In case you missed it, the internet lost its marbles recently when a member of the AI family did the most terrifying thing a subservient virtual being could ever do: laugh.
Not on command, and sometimes just before bed (*shiver*), Alexa has been reported to casually cackle at its owners. And not that awkward robotic “ha-ha-ha,” mind you, but with an eerily human chortle. She’s since caused a commotion on Twitter, a revival of Terminator memes and Buzzfeed headlines that reek with paranoia: “If My Amazon Echo Starts Randomly Laughing, I’ll Leave Earth.”
OK. So we’re nowhere near Phillip K. Dick’s apocalyptic Do Androids Dream of Electric Sheep? world. Bounty hunters aren’t being paid to track androids that have gone violently rogue (yet). However, the Alexa glitch – which Amazon quickly corrected with a language command tweak – could serve as a cautionary tale for marketers investing in tech.
AI, big data, and all the Next Big Things are a work-in-progress. Bugs are fated. And all parties (developer and user alike) are in a seemingly perpetual test-and-learn phase. According to a PHD book, we’re actually still in the “Extraction” stage of a great and mighty “Merge” – the beckoning age (taking place in about 40 years) when “technology and humanity will, both symbolically and literally, fuse together.” We haven’t even begun to scratch the surface of the impact, writes PHD. That will only really begin to unveil in 2020 when “deep learning AI technology starts to understand us, our context, our routines and it even starts to run our lives for us.” Perhaps slow and steady is what wins the race, anyway.

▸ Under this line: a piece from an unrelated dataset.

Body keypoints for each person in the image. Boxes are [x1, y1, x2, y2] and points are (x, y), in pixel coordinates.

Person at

In our most recent issue, StrategyDaily editor Josh Kolm investigates a subset of business issues marketers should consider when exploring AI and blockchain in our cover story.

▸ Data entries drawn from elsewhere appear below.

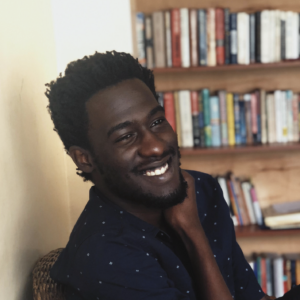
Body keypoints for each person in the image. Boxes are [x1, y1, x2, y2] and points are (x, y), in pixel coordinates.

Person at [46, 51, 279, 300]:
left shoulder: (201, 189)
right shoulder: (106, 254)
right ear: (85, 159)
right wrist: (193, 234)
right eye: (126, 136)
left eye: (157, 122)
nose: (155, 146)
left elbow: (251, 296)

The story is a much-needed reality check on all the questions you should be asking: from infrastructure (are your tech stacks up to snuff?) to ethics (are you being responsible with that data?) to the growing paradox of choice (do you really need all the shiny new toys?). These are some of the foundational questions, writes Kolm, that need answering before technology can begin to deliver what’s promised.

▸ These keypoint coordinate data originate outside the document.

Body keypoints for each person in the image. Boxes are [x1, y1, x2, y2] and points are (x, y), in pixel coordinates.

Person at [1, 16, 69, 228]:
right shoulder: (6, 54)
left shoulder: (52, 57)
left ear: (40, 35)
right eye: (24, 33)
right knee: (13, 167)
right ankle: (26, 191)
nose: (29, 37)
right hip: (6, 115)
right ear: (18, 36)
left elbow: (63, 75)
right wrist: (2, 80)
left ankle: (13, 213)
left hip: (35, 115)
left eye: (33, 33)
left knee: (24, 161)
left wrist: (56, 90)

And with regulations in Europe tightening, as GDPR calls for more transparent collection of data and comes into effect this May – potentially carving the path for Canada’s own privacy laws to follow suit – laying the groundwork for responsible AI has never been more vital.
In the meantime, as you ponder these questions and concerns, kick back and read the stories filled with cases from our AToMiC winners as their biometric-tracking and hyper-targeting ways play their own role in “closing the gap between technology and us” (seriously, look up the Merge book, it’s well worth a read).